A simple and widely used method to support decisions and management strategies by identifying key factors is the analysis of strengths, weaknesses, opportunities and threats (SWOT) (Scolozzi et al. 2014; Bull et al. 2016). A SWOT analysis is useful for identifying knowledge gaps, can support decision making at different levels of hierarchy (Scolozzi et al. 2014), and suggest strategies for spatial planning and management. As an illustration of emerging insights that can support landscape management and policy-making process in different ways we made a SWOT analysis about ecological, spatial, and socio-cultural aspects of Qazvin region landscapes (Table 5). The wide range of topics illustrate the need for integration of natural and social science disciplines on the one hand, and policy-makers, planners and managers on the other. Examples of place-based integrative research topics are (1) analyses of legacies and current factors affecting the success or failure of planning strategies for sustaining landscape services, (2) better understanding of relationships among landscape services, (3) designate human resource allocation in order to implement planning strategies aiming at conservation of sensitive landscapes providing landscape services, (4) systematic analyses of habitat networks for biodiversity conservation among biogeographical regions, and (5) compare different landscapes’ stakeholder profiles of landscape service benefits. To meet these challenges a paradigm shift from reductionist to holistic transdisciplinary research approaches that acknowledge the complexity of SES is needed (e.g., Naveh 2000). Inspiration for integrating knowledge production and learning among academic and non-academic actors can be found in landscape approaches involving integrative and transdisciplinary research (e.g., Angelstam et al. 2019). Landscape concepts and approaches reflect the need for integration of social-ecological systems, as well as patterns and processes operating across multiple spatial–temporal scales and organizational levels that influence the provision of landscape services (Klijn 1995; Angelstam et al. 2019).

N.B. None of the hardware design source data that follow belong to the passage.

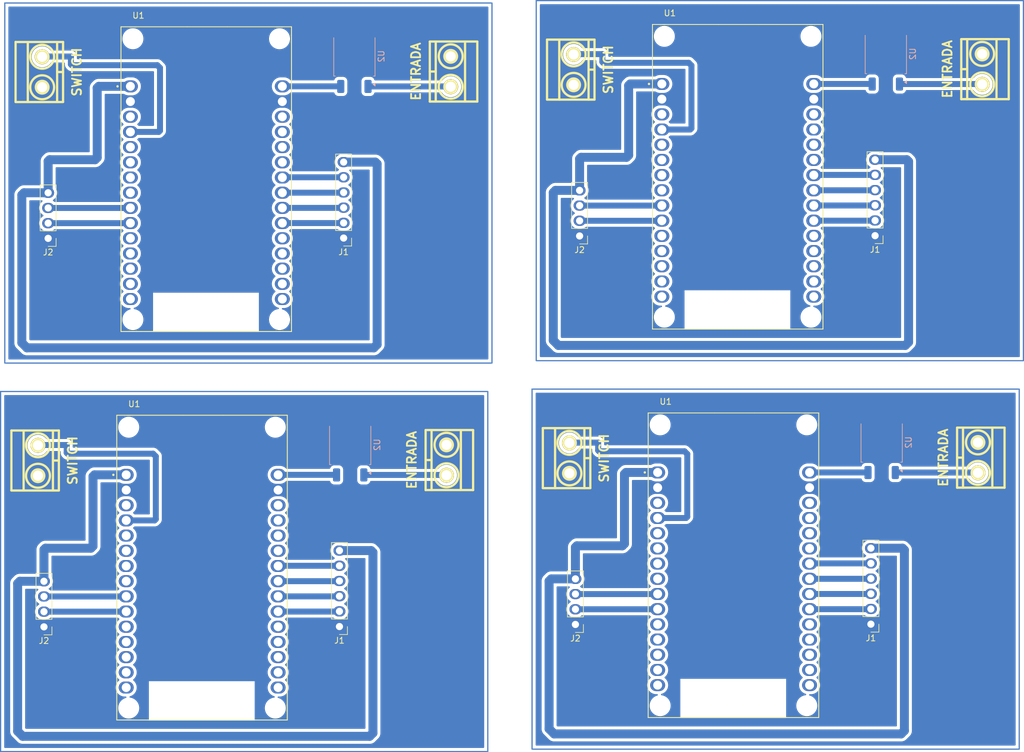
<source format=kicad_pcb>
(kicad_pcb
	(version 20240108)
	(generator "pcbnew")
	(generator_version "8.0")
	(general
		(thickness 1.6)
		(legacy_teardrops no)
	)
	(paper "A4")
	(layers
		(0 "F.Cu" signal)
		(31 "B.Cu" signal)
		(32 "B.Adhes" user "B.Adhesive")
		(33 "F.Adhes" user "F.Adhesive")
		(34 "B.Paste" user)
		(35 "F.Paste" user)
		(36 "B.SilkS" user "B.Silkscreen")
		(37 "F.SilkS" user "F.Silkscreen")
		(38 "B.Mask" user)
		(39 "F.Mask" user)
		(40 "Dwgs.User" user "User.Drawings")
		(41 "Cmts.User" user "User.Comments")
		(42 "Eco1.User" user "User.Eco1")
		(43 "Eco2.User" user "User.Eco2")
		(44 "Edge.Cuts" user)
		(45 "Margin" user)
		(46 "B.CrtYd" user "B.Courtyard")
		(47 "F.CrtYd" user "F.Courtyard")
		(48 "B.Fab" user)
		(49 "F.Fab" user)
		(50 "User.1" user)
		(51 "User.2" user)
		(52 "User.3" user)
		(53 "User.4" user)
		(54 "User.5" user)
		(55 "User.6" user)
		(56 "User.7" user)
		(57 "User.8" user)
		(58 "User.9" user)
	)
	(setup
		(pad_to_mask_clearance 0)
		(allow_soldermask_bridges_in_footprints no)
		(pcbplotparams
			(layerselection 0x0000000_fffffffe)
			(plot_on_all_layers_selection 0x0000000_80000000)
			(disableapertmacros no)
			(usegerberextensions no)
			(usegerberattributes yes)
			(usegerberadvancedattributes yes)
			(creategerberjobfile yes)
			(dashed_line_dash_ratio 12.000000)
			(dashed_line_gap_ratio 3.000000)
			(svgprecision 4)
			(plotframeref no)
			(viasonmask yes)
			(mode 1)
			(useauxorigin no)
			(hpglpennumber 1)
			(hpglpenspeed 20)
			(hpglpendiameter 15.000000)
			(pdf_front_fp_property_popups yes)
			(pdf_back_fp_property_popups yes)
			(dxfpolygonmode yes)
			(dxfimperialunits yes)
			(dxfusepcbnewfont yes)
			(psnegative no)
			(psa4output no)
			(plotreference yes)
			(plotvalue yes)
			(plotfptext yes)
			(plotinvisibletext no)
			(sketchpadsonfab no)
			(subtractmaskfromsilk no)
			(outputformat 4)
			(mirror no)
			(drillshape 1)
			(scaleselection 1)
			(outputdirectory "../../../../../Desktop/")
		)
	)
	(net 0 "")
	(net 1 "IN1")
	(net 2 "IN3")
	(net 3 "IN2")
	(net 4 "IN4")
	(net 5 "GND")
	(net 6 "DT")
	(net 7 "SCK")
	(net 8 "3,3V")
	(net 9 "+9V")
	(net 10 "SW")
	(net 11 "unconnected-(U1-D13-Pad28)")
	(net 12 "unconnected-(U1-D22-Pad14)")
	(net 13 "unconnected-(U1-RX0-Pad12)")
	(net 14 "unconnected-(U1-RX2-Pad6)")
	(net 15 "unconnected-(U1-D4-Pad5)")
	(net 16 "VIN")
	(net 17 "unconnected-(U1-EN-Pad16)")
	(net 18 "unconnected-(U1-TX2-Pad7)")
	(net 19 "unconnected-(U1-D27-Pad25)")
	(net 20 "unconnected-(U1-VN-Pad18)")
	(net 21 "unconnected-(U1-D23-Pad15)")
	(net 22 "unconnected-(U1-TX0-Pad13)")
	(net 23 "unconnected-(U1-D21-Pad11)")
	(net 24 "unconnected-(U1-VP-Pad17)")
	(net 25 "unconnected-(U1-D12-Pad27)")
	(net 26 "unconnected-(U1-D34-Pad19)")
	(net 27 "unconnected-(U1-D35-Pad20)")
	(net 28 "unconnected-(U1-D14-Pad26)")
	(net 29 "unconnected-(U1-D15-Pad3)")
	(net 30 "unconnected-(U1-D5-Pad8)")
	(footprint "ESP32-DEVKIT-V1:MODULE_ESP32_DEVKIT_V1" (layer "F.Cu") (at 62.85 50.45))
	(footprint "EESTN5:BORNERA2_AZUL" (layer "F.Cu") (at 192.55 32.06 -90))
	(footprint "Connector_PinHeader_2.54mm:PinHeader_1x04_P2.54mm_Vertical" (layer "F.Cu") (at 124.55 124.9 180))
	(footprint "Connector_PinHeader_2.54mm:PinHeader_1x04_P2.54mm_Vertical" (layer "F.Cu") (at 35.7 125.3 180))
	(footprint "ESP32-DEVKIT-V1:MODULE_ESP32_DEVKIT_V1" (layer "F.Cu") (at 62.15 115.4))
	(footprint "ESP32-DEVKIT-V1:MODULE_ESP32_DEVKIT_V1" (layer "F.Cu") (at 151.7 50.05))
	(footprint "Connector_PinHeader_2.54mm:PinHeader_1x06_P2.54mm_Vertical" (layer "F.Cu") (at 173.95 124.85 180))
	(footprint "EESTN5:BORNERA2_AZUL" (layer "F.Cu") (at 103 97.41 -90))
	(footprint "EESTN5:BORNERA2_AZUL" (layer "F.Cu") (at 123.55 97.09 90))
	(footprint "EESTN5:BORNERA2_AZUL" (layer "F.Cu") (at 191.85 97.01 -90))
	(footprint "EESTN5:BORNERA2_AZUL" (layer "F.Cu") (at 34.7 97.49 90))
	(footprint "Connector_PinHeader_2.54mm:PinHeader_1x06_P2.54mm_Vertical" (layer "F.Cu") (at 85.1 125.25 180))
	(footprint "ESP32-DEVKIT-V1:MODULE_ESP32_DEVKIT_V1" (layer "F.Cu") (at 151 115))
	(footprint "EESTN5:BORNERA2_AZUL" (layer "F.Cu") (at 124.25 32.14 90))
	(footprint "EESTN5:BORNERA2_AZUL" (layer "F.Cu") (at 103.7 32.46 -90))
	(footprint "Connector_PinHeader_2.54mm:PinHeader_1x04_P2.54mm_Vertical" (layer "F.Cu") (at 125.25 59.95 180))
	(footprint "Connector_PinHeader_2.54mm:PinHeader_1x04_P2.54mm_Vertical" (layer "F.Cu") (at 36.4 60.35 180))
	(footprint "EESTN5:BORNERA2_AZUL" (layer "F.Cu") (at 35.4 32.54 90))
	(footprint "Connector_PinHeader_2.54mm:PinHeader_1x06_P2.54mm_Vertical" (layer "F.Cu") (at 174.65 59.9 180))
	(footprint "Connector_PinHeader_2.54mm:PinHeader_1x06_P2.54mm_Vertical" (layer "F.Cu") (at 85.8 60.3 180))
	(footprint "Package_TO_SOT_SMD:TO-252-2" (layer "B.Cu") (at 176.4475 29.51 90))
	(footprint "Package_TO_SOT_SMD:TO-252-2" (layer "B.Cu") (at 175.7475 94.46 90))
	(footprint "Package_TO_SOT_SMD:TO-252-2" (layer "B.Cu") (at 87.5975 29.91 90))
	(footprint "Package_TO_SOT_SMD:TO-252-2"
		(layer "B.Cu")
		(uuid "a818618f-6f56-4660-9a96-b55e342666dc")
		(at 86.8975 94.86 90)
		(descr "TO-252/DPAK SMD package, http://www.infineon.com/cms/en/product/packages/PG-TO252/PG-TO252-3-1/")
		(tags "DPAK TO-252 DPAK-3 TO-252-3 SOT-428")
		(property "Reference" "U2"
			(at 0 4.5 -90)
			(layer "B.SilkS")
			(uuid "c3d6270b-ddb4-445c-afdf-ffd9f2de2442")
			(effects
				(font
					(size 1 1)
					(thickness 0.15)
				)
				(justify mirror)
			)
		)
		(property "Value" "78M05"
			(at 0 -4.5 -90)
			(layer "B.Fab")
			(uuid "e41df4dc-6426-4ad0-9601-83ead14d86eb")
			(effects
				(font
					(size 1 1)
					(thickness 0.15)
				)
				(justify mirror)
			)
		)
		(property "Footprint" "Package_TO_SOT_SMD:TO-252-2"
			(at 0 0 -90)
			(unlocked yes)
			(layer "B.Fab")
			(hide yes)
			(uuid "a5519d32-793d-43b7-849f-ec4a4641e73a")
			(effects
				(font
					(size 1.27 1.27)
				)
				(justify mirror)
			)
		)
		(property "Datasheet" "https://www.onsemi.com/pub/Collateral/MC78M00-D.PDF"
			(at 0 0 -90)
			(unlocked yes)
			(layer "B.Fab")
			(hide yes)
			(uuid "225fede0-be26-4dbe-870e-57e91876edd0")
			(effects
				(font
					(size 1.27 1.27)
				)
				(justify mirror)
			)
		)
		(property "Description" "Positive 500mA 35V Linea
... [262960 chars truncated]
</source>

Table 5 List of strengths, weaknesses, opportunities, and threats of landscape services in the iranian qazvin region

Conclusions

This study focused on assessing different landscape services as a means of supporting landscape stewardship and planning. Different landscape service portfolios are subject to different trade-offs and synergies, and landscape functions depend on landscape structure. Integrating studies of landscape services at different levels of hierarchy, combined with adaptive management action plans that consider trade-offs and synergies, should be facilitated. The Qazvin province would be an appropriate place-based case study, which could be scaled up. However, the challenging top-down planning context in Iran requires encouragement of an evolution towards integrating knowledge production and learning among academic and non-academic actors. Future studies should explore the dynamic trade-off and synergies analysis, and encourage integrative and transdisciplinary knowledge production and learning.